The goal of this body of work is to combine weaving and photography in a way that challenges both media. Previously, I had taken photography classes and had used photographs in work that I created using silkscreen on fabric. What I really wanted to do, however, was to create artwork where the image was not merely on the surface but integral to the structure of the piece. My recently acquired AVL/TIS jacquard handloom is the ideal tool for doing this.
My process employs a digital camera and Adobe Photoshop to create images that will impart a strong visual impact when woven. Then, using a CAD program called ArahWeave and weave structures I have designed, I translate each photograph into a digital weave file used in controlling the jacquard loom. During the actual handweaving process, the gradual appearance of the image is both exciting and satisfying.
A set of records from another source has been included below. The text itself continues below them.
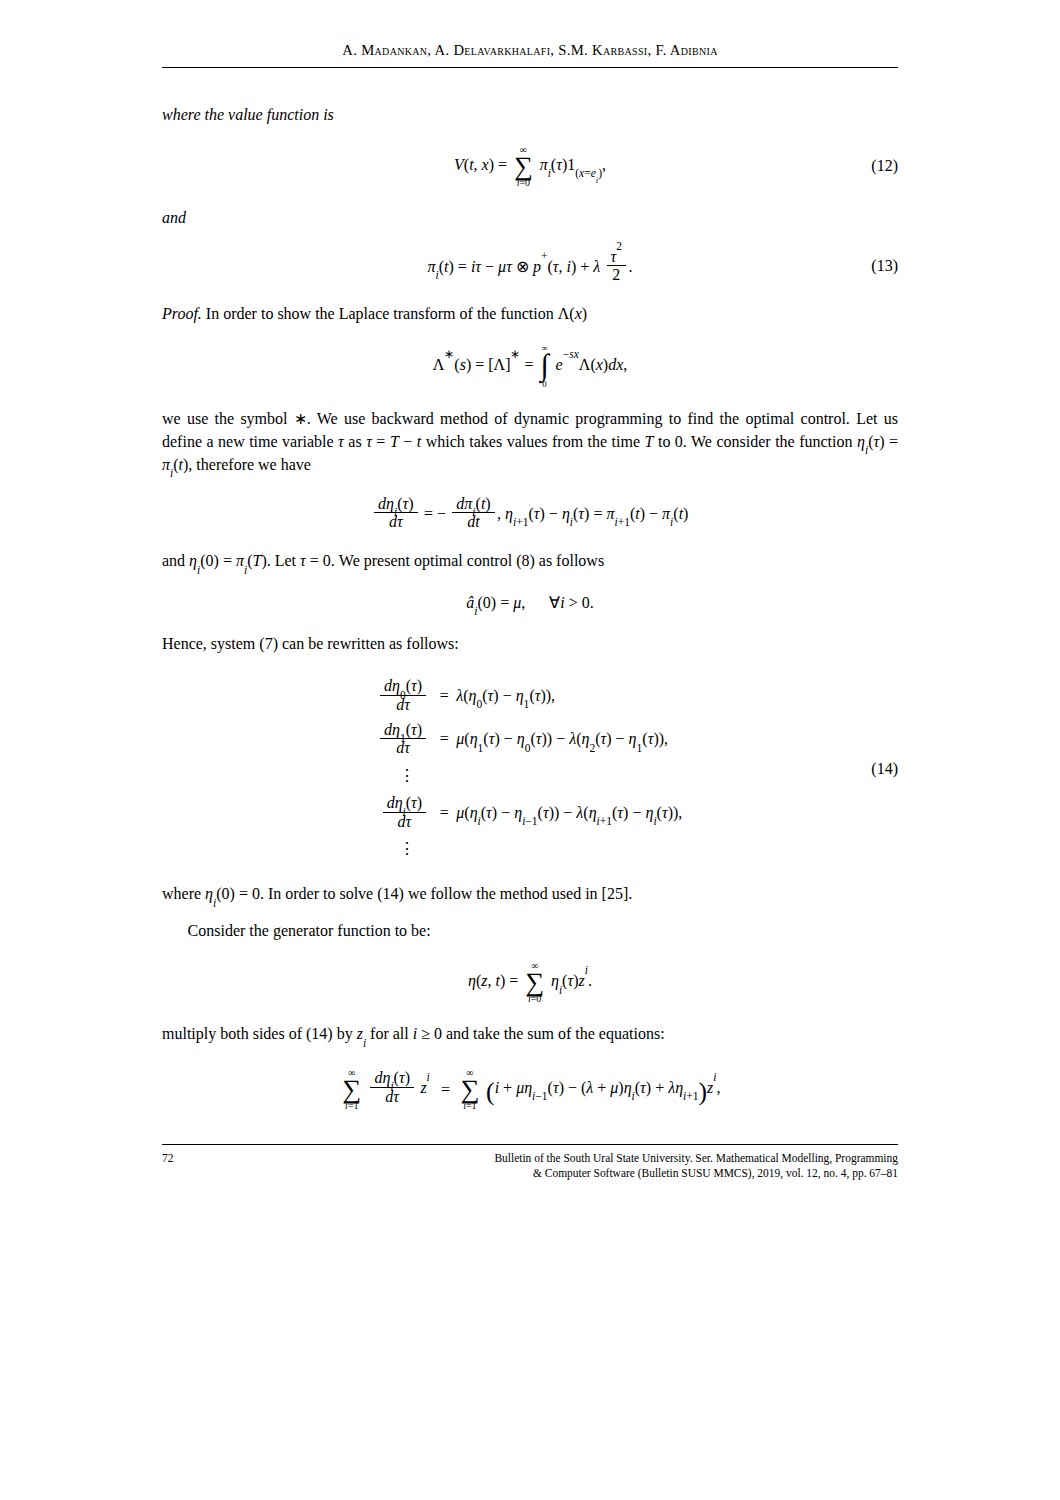A. Madankan, A. Delavarkhalafi, S.M. Karbassi, F. Adibnia
where the value function is
V(t, x) = ∞ ∑ i=0 πi(τ)1(x=ei), (12)
and
πi(t) = iτ − μτ ⊗ p+(τ, i) + λ τ22. (13)
Proof. In order to show the Laplace transform of the function Λ(x)
Λ∗(s) = [Λ]∗ = ∞ ∫ 0 e−sxΛ(x)dx,
we use the symbol ∗. We use backward method of dynamic programming to find the optimal control. Let us define a new time variable τ as τ = T − t which takes values from the time T to 0. We consider the function ηi(τ) = πi(t), therefore we have
dηi(τ) dτ = − dπi(t) dt, ηi+1(τ) − ηi(τ) = πi+1(t) − πi(t)
and ηi(0) = πi(T). Let τ = 0. We present optimal control (8) as follows
âi(0) = μ, ∀i > 0.
Hence, system (7) can be rewritten as follows:
| dη 0 ( τ ) dτ | = | λ ( η 0 ( τ ) − η 1 ( τ )), |
| dη 1 ( τ ) dτ | = | μ ( η 1 ( τ ) − η 0 ( τ )) − λ ( η 2 ( τ ) − η 1 ( τ )), |
| ⋮ | | |
| dη i ( τ ) dτ | = | μ ( η i ( τ ) − η i −1 ( τ )) − λ ( η i +1 ( τ ) − η i ( τ )), |
| ⋮ | | |
(14)
where ηi(0) = 0. In order to solve (14) we follow the method used in [25].
Consider the generator function to be:
η(z, t) = ∞ ∑ i=0 ηi(τ)zi.
multiply both sides of (14) by zi for all i ≥ 0 and take the sum of the equations:
| ∞ ∑ i =1 dη i ( τ ) dτ z i | = | ∞ ∑ i =1 ( i + μη i −1 ( τ ) − ( λ + μ ) η i ( τ ) + λη i +1 ) z i , |
72
Bulletin of the South Ural State University. Ser. Mathematical Modelling, Programming
& Computer Software (Bulletin SUSU MMCS), 2019, vol. 12, no. 4, pp. 67–81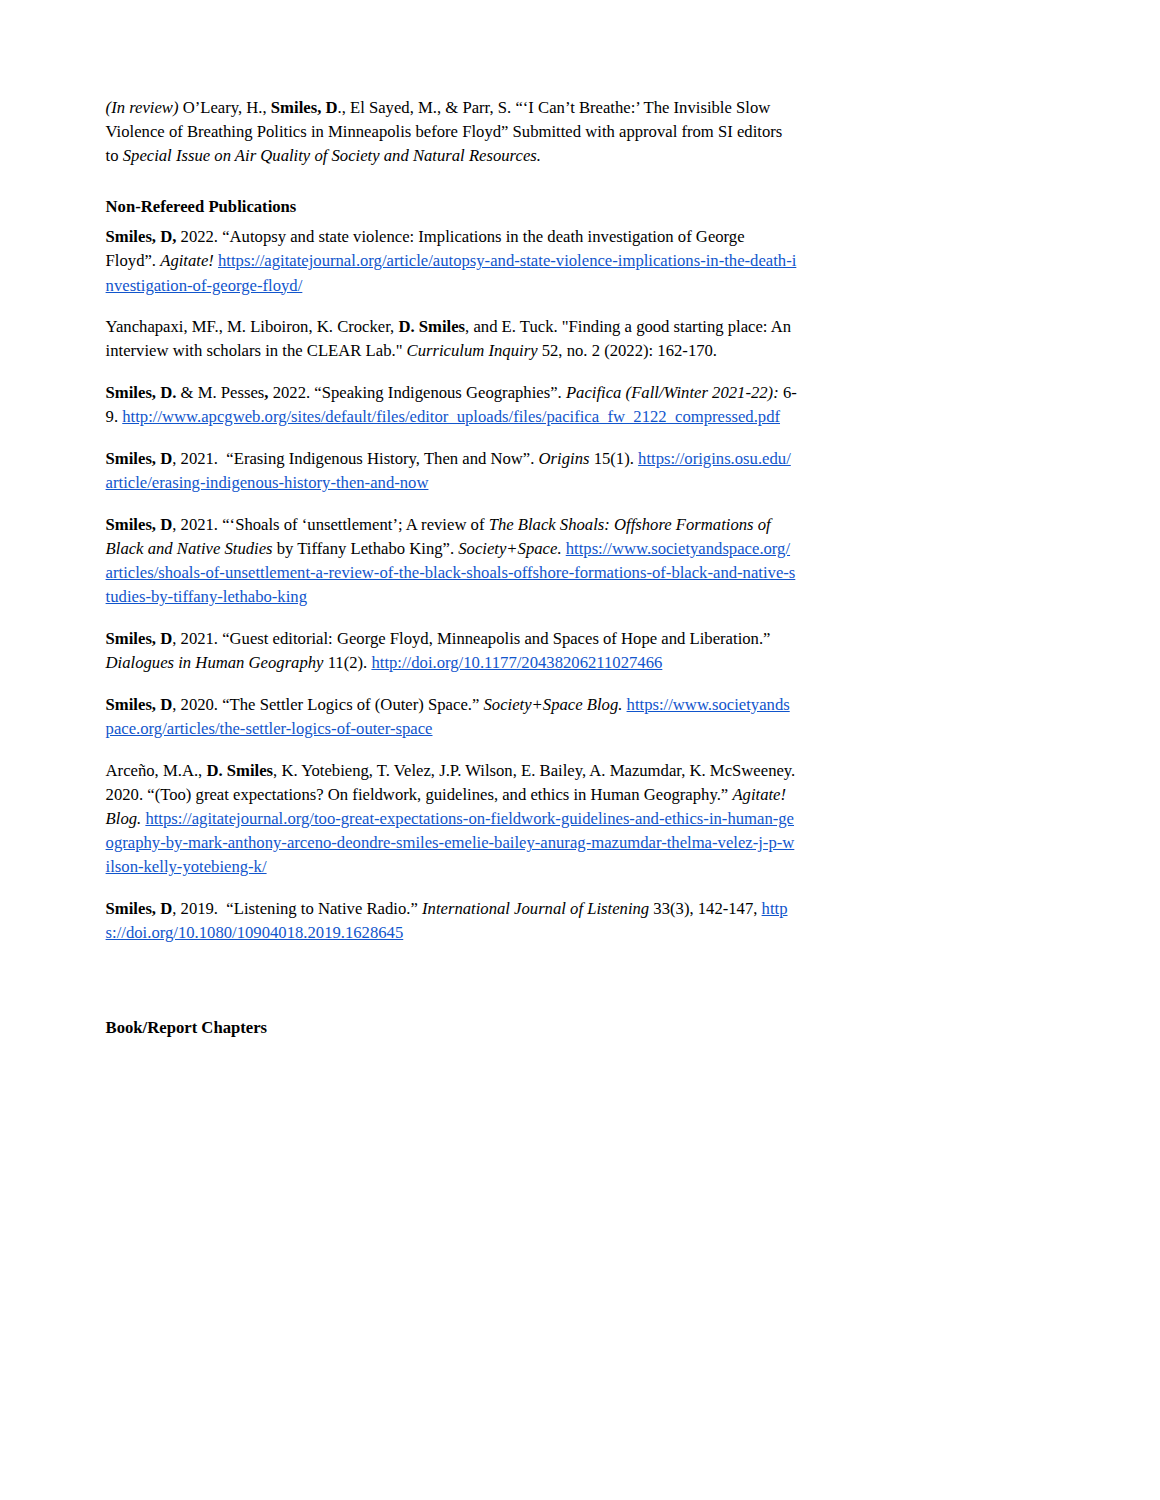(In review) O’Leary, H., Smiles, D., El Sayed, M., & Parr, S. “‘I Can’t Breathe:’ The Invisible Slow Violence of Breathing Politics in Minneapolis before Floyd” Submitted with approval from SI editors to Special Issue on Air Quality of Society and Natural Resources.
Non-Refereed Publications
Smiles, D, 2022. “Autopsy and state violence: Implications in the death investigation of George Floyd”. Agitate! https://agitatejournal.org/article/autopsy-and-state-violence-implications-in-the-death-investigation-of-george-floyd/
Yanchapaxi, MF., M. Liboiron, K. Crocker, D. Smiles, and E. Tuck. "Finding a good starting place: An interview with scholars in the CLEAR Lab." Curriculum Inquiry 52, no. 2 (2022): 162-170.
Smiles, D. & M. Pesses, 2022. “Speaking Indigenous Geographies”. Pacifica (Fall/Winter 2021-22): 6-9. http://www.apcgweb.org/sites/default/files/editor_uploads/files/pacifica_fw_2122_compressed.pdf
Smiles, D, 2021. “Erasing Indigenous History, Then and Now”. Origins 15(1). https://origins.osu.edu/article/erasing-indigenous-history-then-and-now
Smiles, D, 2021. “‘Shoals of ‘unsettlement’; A review of The Black Shoals: Offshore Formations of Black and Native Studies by Tiffany Lethabo King”. Society+Space. https://www.societyandspace.org/articles/shoals-of-unsettlement-a-review-of-the-black-shoals-offshore-formations-of-black-and-native-studies-by-tiffany-lethabo-king
Smiles, D, 2021. “Guest editorial: George Floyd, Minneapolis and Spaces of Hope and Liberation.” Dialogues in Human Geography 11(2). http://doi.org/10.1177/20438206211027466
Smiles, D, 2020. “The Settler Logics of (Outer) Space.” Society+Space Blog. https://www.societyandspace.org/articles/the-settler-logics-of-outer-space
Arceño, M.A., D. Smiles, K. Yotebieng, T. Velez, J.P. Wilson, E. Bailey, A. Mazumdar, K. McSweeney. 2020. “(Too) great expectations? On fieldwork, guidelines, and ethics in Human Geography.” Agitate! Blog. https://agitatejournal.org/too-great-expectations-on-fieldwork-guidelines-and-ethics-in-human-geography-by-mark-anthony-arceno-deondre-smiles-emelie-bailey-anurag-mazumdar-thelma-velez-j-p-wilson-kelly-yotebieng-k/
Smiles, D, 2019. “Listening to Native Radio.” International Journal of Listening 33(3), 142-147, https://doi.org/10.1080/10904018.2019.1628645
Book/Report Chapters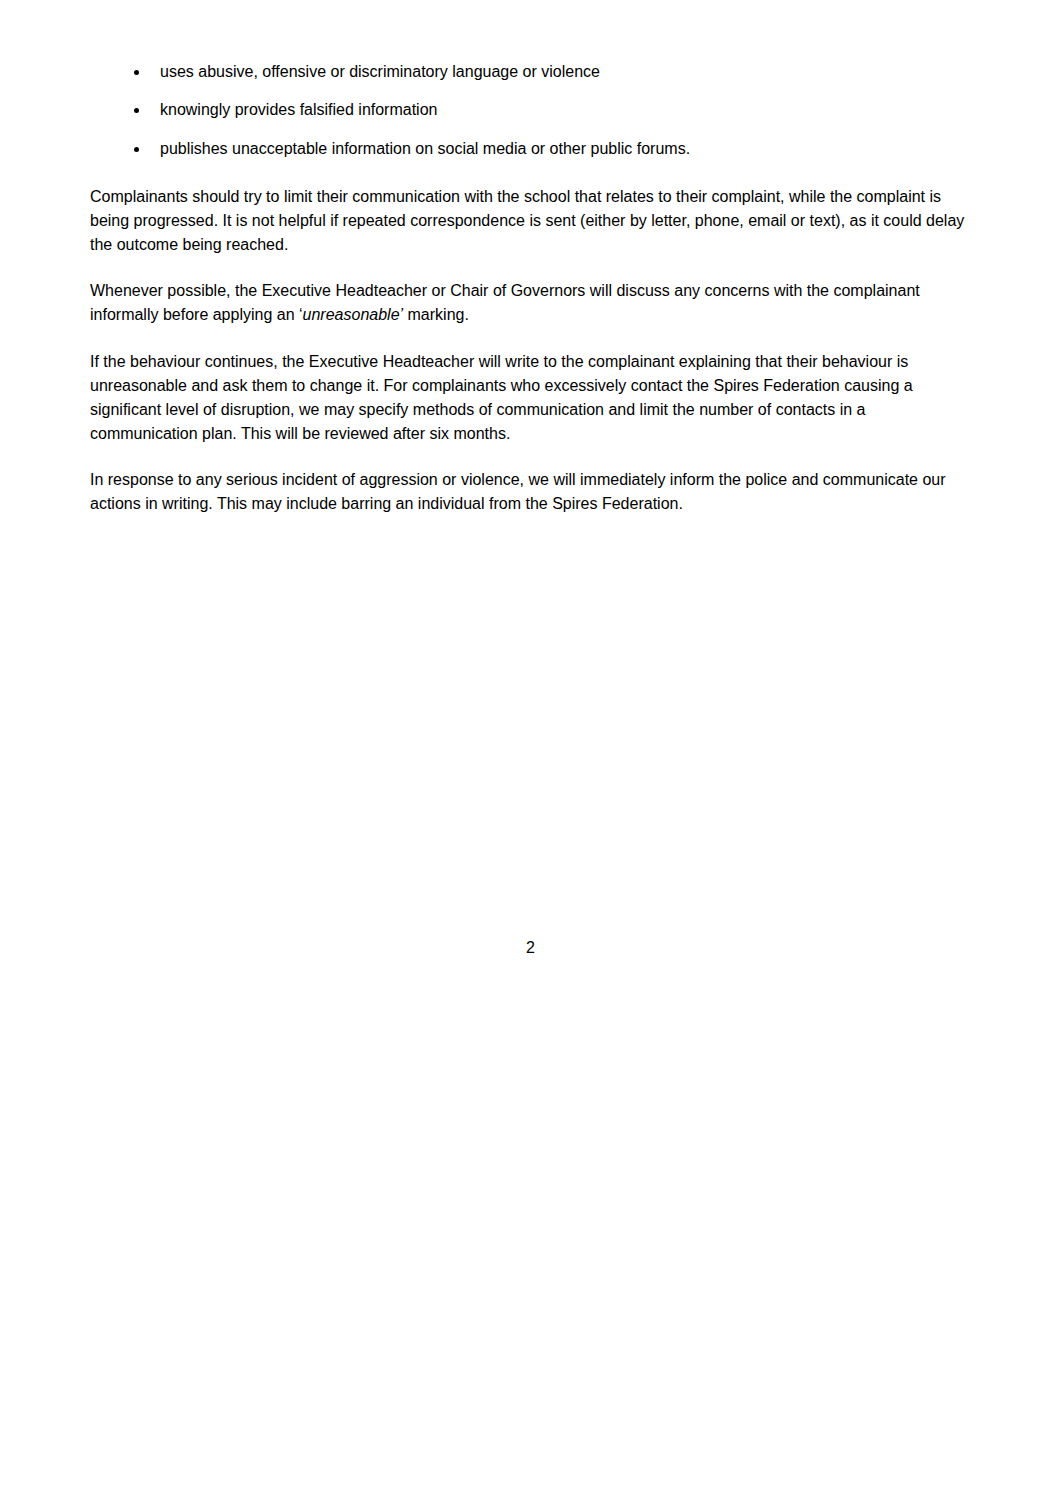uses abusive, offensive or discriminatory language or violence
knowingly provides falsified information
publishes unacceptable information on social media or other public forums.
Complainants should try to limit their communication with the school that relates to their complaint, while the complaint is being progressed. It is not helpful if repeated correspondence is sent (either by letter, phone, email or text), as it could delay the outcome being reached.
Whenever possible, the Executive Headteacher or Chair of Governors will discuss any concerns with the complainant informally before applying an ‘unreasonable’ marking.
If the behaviour continues, the Executive Headteacher will write to the complainant explaining that their behaviour is unreasonable and ask them to change it. For complainants who excessively contact the Spires Federation causing a significant level of disruption, we may specify methods of communication and limit the number of contacts in a communication plan. This will be reviewed after six months.
In response to any serious incident of aggression or violence, we will immediately inform the police and communicate our actions in writing. This may include barring an individual from the Spires Federation.
2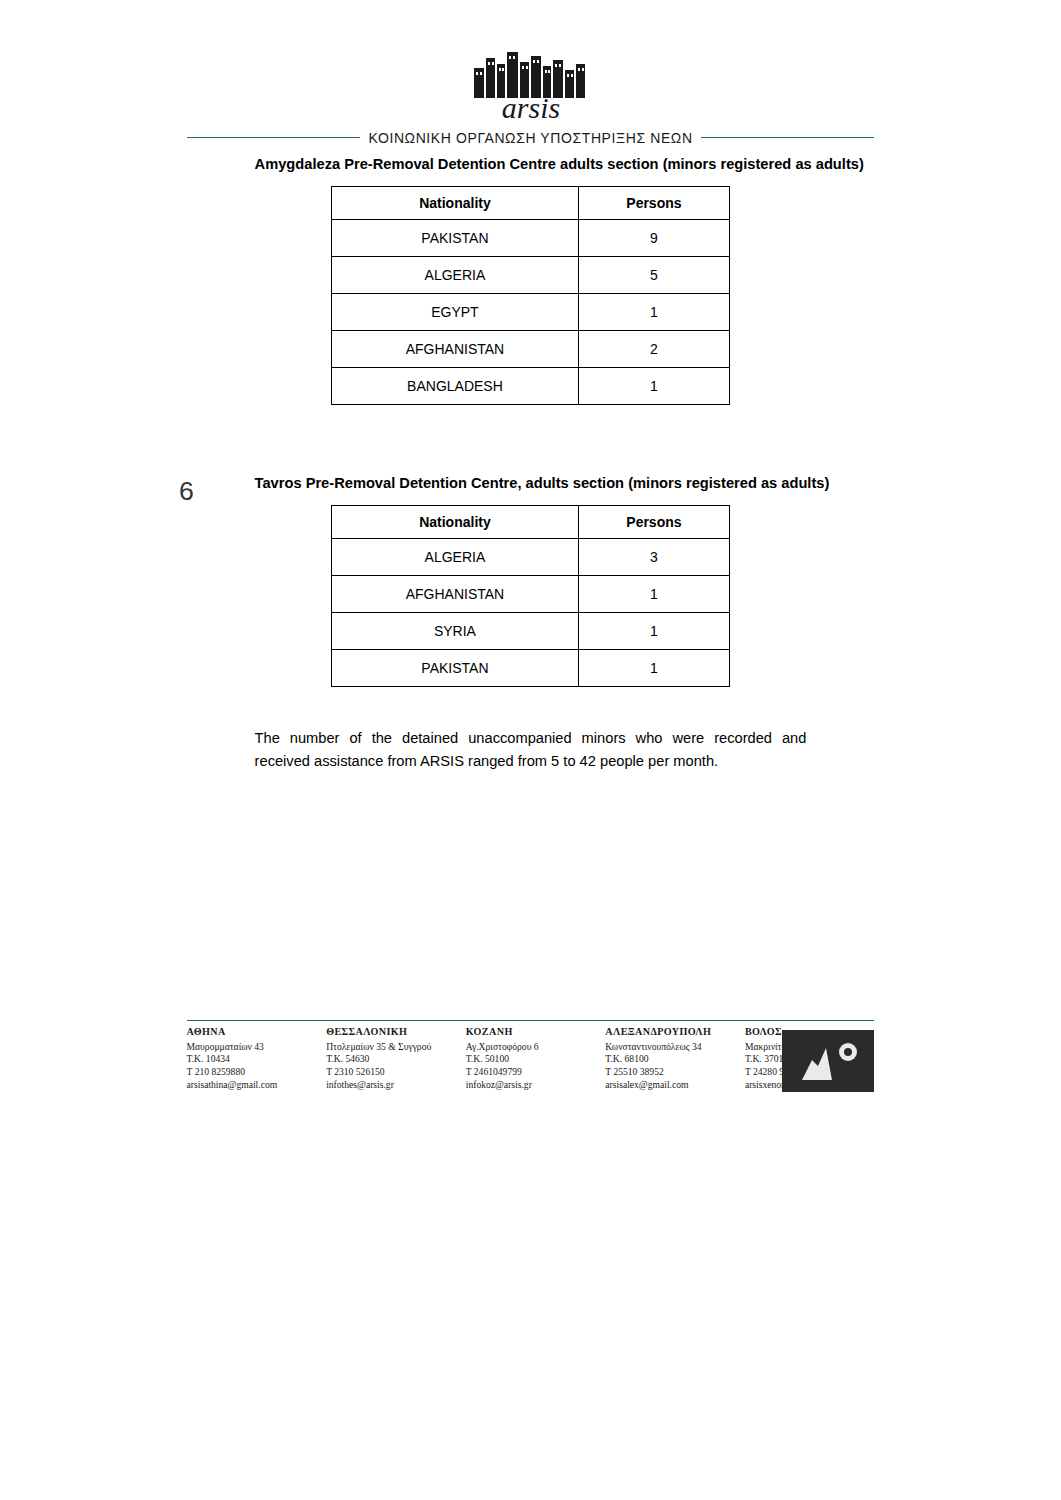ARSIS logo arsis
ΚΟΙΝΩΝΙΚΗ ΟΡΓΑΝΩΣΗ ΥΠΟΣΤΗΡΙΞΗΣ ΝΕΩΝ
6
Amygdaleza Pre-Removal Detention Centre adults section (minors registered as adults)
| Nationality | Persons |
| --- | --- |
| PAKISTAN | 9 |
| ALGERIA | 5 |
| EGYPT | 1 |
| AFGHANISTAN | 2 |
| BANGLADESH | 1 |
Tavros Pre-Removal Detention Centre, adults section (minors registered as adults)
| Nationality | Persons |
| --- | --- |
| ALGERIA | 3 |
| AFGHANISTAN | 1 |
| SYRIA | 1 |
| PAKISTAN | 1 |
The number of the detained unaccompanied minors who were recorded and received assistance from ARSIS ranged from 5 to 42 people per month.
ΑΘΗΝΑ
Μαυρομματαίων 43
Τ.Κ. 10434
T 210 8259880
arsisathina@gmail.com
ΘΕΣΣΑΛΟΝΙΚΗ
Πτολεμαίων 35 & Συγγρού
Τ.Κ. 54630
T 2310 526150
infothes@arsis.gr
ΚΟΖΑΝΗ
Αγ.Χριστοφόρου 6
Τ.Κ. 50100
T 2461049799
infokoz@arsis.gr
ΑΛΕΞΑΝΔΡΟΥΠΟΛΗ
Κωνσταντινουπόλεως 34
Τ.Κ. 68100
T 25510 38952
arsisalex@gmail.com
ΒΟΛΟΣ
Μακρινίτσα
Τ.Κ. 37011
T 24280 99939
arsisxenonas@hotmail.com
I draw upon my background in mathematics, computer programming, photography and weaving. I studied mathematics at the Massachusetts Institute of Technology and at Case Western Reserve University. I also worked as a computer programmer and statistical analyst before returning to school at the California College of the Arts, where I received an M.F.A. in Textiles.
All this experience informs my recent work. Using computer-aided design and a variety of materials, I am able to produce weavings that are both highly complex structurally and rich with surface interest. I translate my photographic images of plant forms into wall pieces that resonate with both the art of photography and the long history of textile creation.